It is August 28, 2014 and more than ever we're witnessing something very important. It is particularly interesting because the stakes are so high. If we don't get the middle-east situation right, the enemy seems likely to make life very bad for a long time in many regions of the world.
    The very important question is what can be done about the insane, violence-on-steroids brand of terrorism? The Islamic State of Iraq and Syria (ISIS), and whomever they morph into tomorrow, as well as other ruthless offshoots of Al-Qaeda, pose a serious problem.
You can't reason with people who are bat-crap-frickin'crazy. In the name of some bastardized version of Islam that they make up as they go along, they'll do anything to anybody. It isn't Islam any more than I'm the Pope. There isn't an Imam worth his salt who concurs with their tactics, their message, or anything else about them.

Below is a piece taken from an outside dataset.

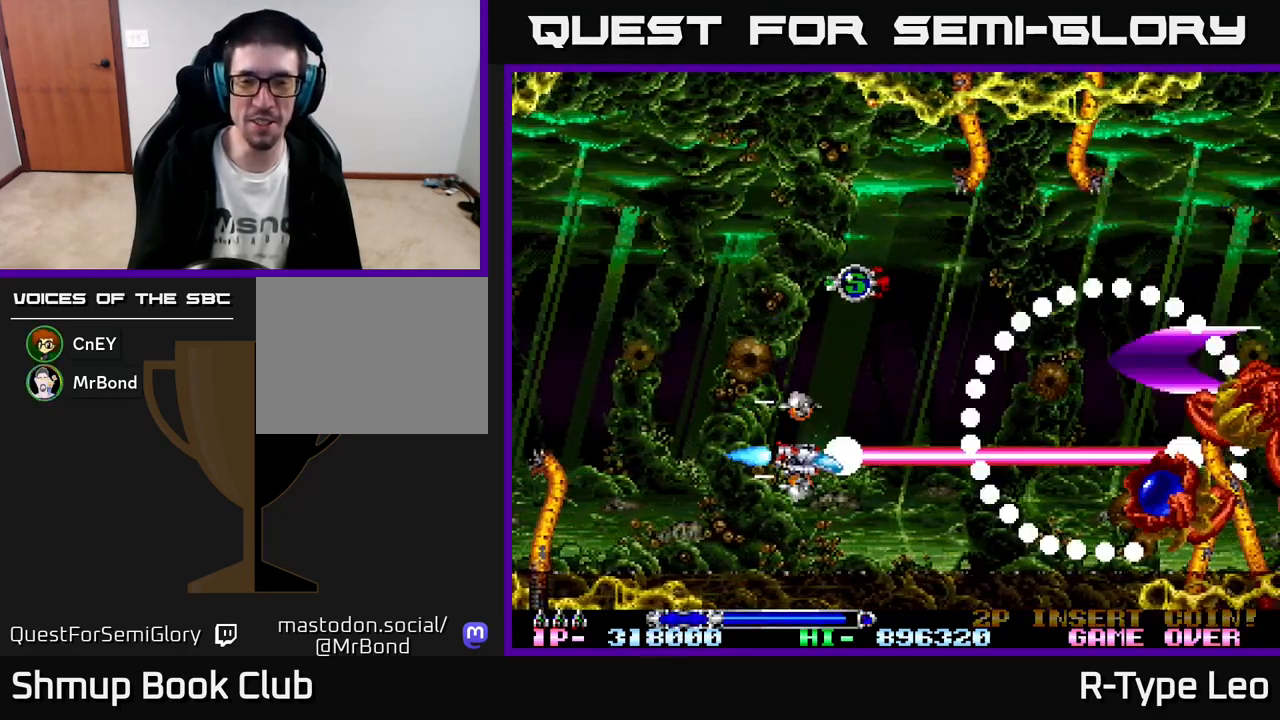
{"buttons": ["R2", "DPAD_UP"], "left_stick": "center", "events": [[50, "DPAD_RIGHT", "up"], [83, "DPAD_DOWN", "up"], [383, "DPAD_UP", "down"]]}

    Since they are immune to reason, we have no alternative but to have every sane nation commit their money and their military, join forces, and pound the bejeezus out of them. It is how the Allies defeated Hitler and it will take nothing less here. That's what many want to do but perhaps it is more complicated and requires a less emotional approach.
    The problem is the bad guys have this home-spun ideology. If we pound the crap out of them, legions of dumb-as-a-brick believers (they are also certifiably sociopathic) will run and hide, recruit some others and come back later, fueled by what they believe was an attack on their faith.
    Let's be clear, to attack the likes of ISIS is not an attack on faith. It is an attack on stupidity and the terror it spawns. No faith in the world advocates such unreasoned violence. Yes, the Christian's had their crusades against Muslims. My only response to that is what our mothers told us: "Two wrongs don't make a right."
    One thing is sure: one country can't win this struggle by itself. There has to be wide support from other western and middle-eastern nations. Without multi-national participation it could be wrongly perceived as an attack on Islam rather than what it really is: an attack on an immoral bunch of guys running amok.
    So what's the answer? Four suggestions compete for the honour of being least wrong. One is to muddle along, have as much dialogue as possible, and see where it goes. No one seems to know what the outcome of that would be because the issue is, as they say, "so fluid."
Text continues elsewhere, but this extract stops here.